Thursday, June 16, 2005

Why I love where I live....

There are many reasons why I love where I live. Not just the friendly people that you meet in either of our two Shuls. Our community is friendly and warm and emphasizes common sense over blind faith. Just to share two of these small reasons, here are two anecdotes from the recent holiday of shavuot.

- Shavuot marks the beginning of the summer afternoon 'Perek/Oneg' season. Both shuls have special summer afternoon programs - one calls theirs Perek on the Lawn and the other simply refers to theirs as an Oneg shabbat. Generally speaking, these happen work out every other week, and the shuls attempt to coordinate to some extent so that they don't conflict.
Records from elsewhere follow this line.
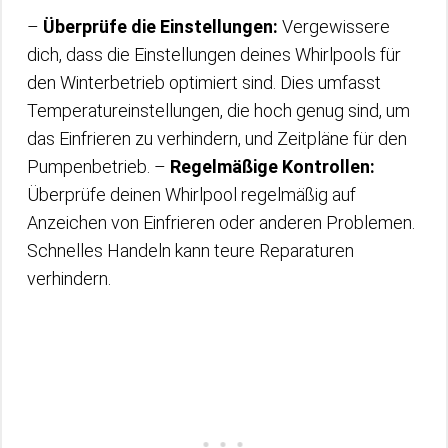
–
Überprüfe die Einstellungen:
Vergewissere
dich, dass die Einstellungen deines Whirlpools für
den Winterbetrieb optimiert sind. Dies umfasst
Temperatureinstellungen, die hoch genug sind, um
das Einfrieren zu verhindern, und Zeitpläne für den
Pumpenbetrieb. –
Regelmäßige Kontrollen:
Überprüfe deinen Whirlpool regelmäßig auf
Anzeichen von Einfrieren oder anderen Problemen.
Schnelles Handeln kann teure Reparaturen
verhindern.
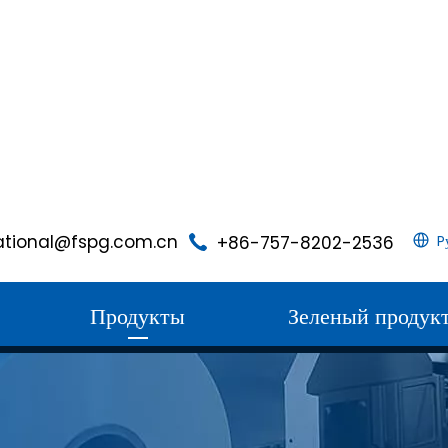
ational@fspg.com.cn
+86-757-8202-2536
P
Продукты
Зеленый продук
Essentially, the program is hosted by a family in their back yard with snacks and salads and a speaker - usually someone from the shul gives a lecture on a topic of Jewish Interest.
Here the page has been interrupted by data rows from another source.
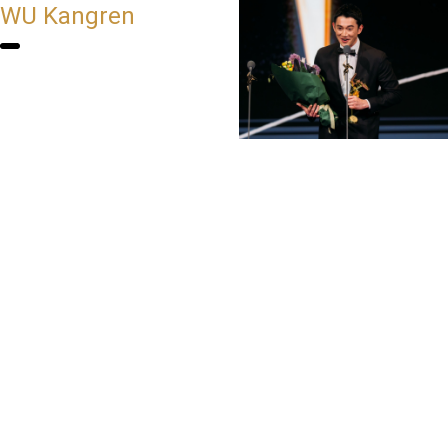
WU Kangren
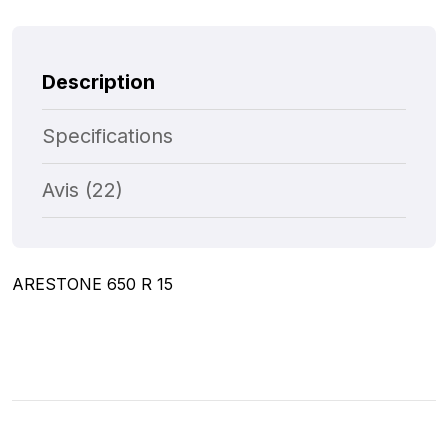
Description
Specifications
Avis (22)
ARESTONE 650 R 15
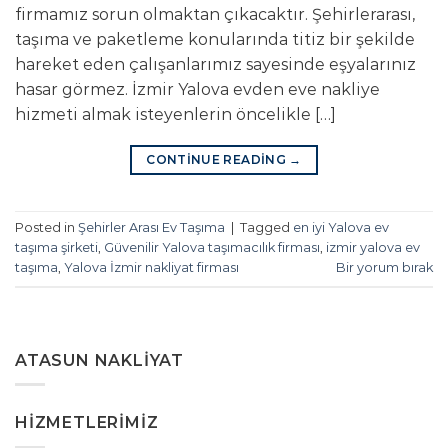
firmamız sorun olmaktan çıkacaktır. Şehirlerarası,
taşıma ve paketleme konularında titiz bir şekilde
hareket eden çalışanlarımız sayesinde eşyalarınız
hasar görmez. İzmir Yalova evden eve nakliye
hizmeti almak isteyenlerin öncelikle […]
CONTINUE READING
→
Posted in
Şehirler Arası Ev Taşıma
|
Tagged
en iyi Yalova ev
taşıma şirketi
,
Güvenilir Yalova taşımacılık firması
,
izmir yalova ev
taşıma
,
Yalova İzmir nakliyat firması
Bir yorum bırak
ATASUN NAKLIYAT
HIZMETLERIMIZ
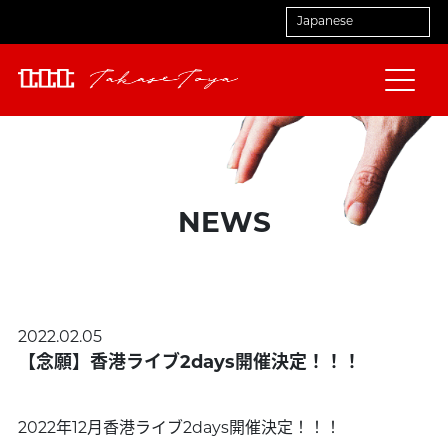
NEWS
2022.02.05
【念願】香港ライブ2days開催決定！！！
2022年12月香港ライブ2days開催決定！！！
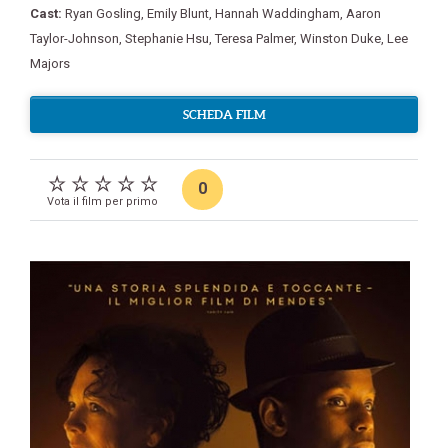
Cast:
Ryan Gosling
,
Emily Blunt
,
Hannah Waddingham
,
Aaron
Taylor-Johnson
,
Stephanie Hsu
,
Teresa Palmer
,
Winston Duke
,
Lee
Majors
SCHEDA FILM
0
Vota il film per primo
These are great events, because it brings the community together as well as gives parents and kids an opportunity to socialize with their neighbors, and it also gives us all an excuse to get outdoors in the summer. It really builds a sense of community.

As for the other story - as we walked to the Perek on the lawn we were joined by our Rabbi and Rebbitzin - who also happen to be our neighbors. In talking to the Rebbitzin, weall commented how different our shuls (hers and the other one) are from the ones we grew up in. The Rebbitzin, My wife and I all recalled our Rabbis growing up to be on a pedestal and not to be talked to, where our children have a much different rapport with the Rabbi. My son knows to go up on the bima and say good shabbos to the Rabbi, and kids are welcome on the bimah for Kiddush time as well (although I will be the first to admit it has gotten just a little out of hand).

I think it is important for kids to feel that the Rabbi is approachable. This makes it easier for them to discuss their religious issues with him if they don't feel comfortable discussing them with us. It also gives them (dare I say it) a warm and fuzzy about going to shul, and hopefully will keep them coming back.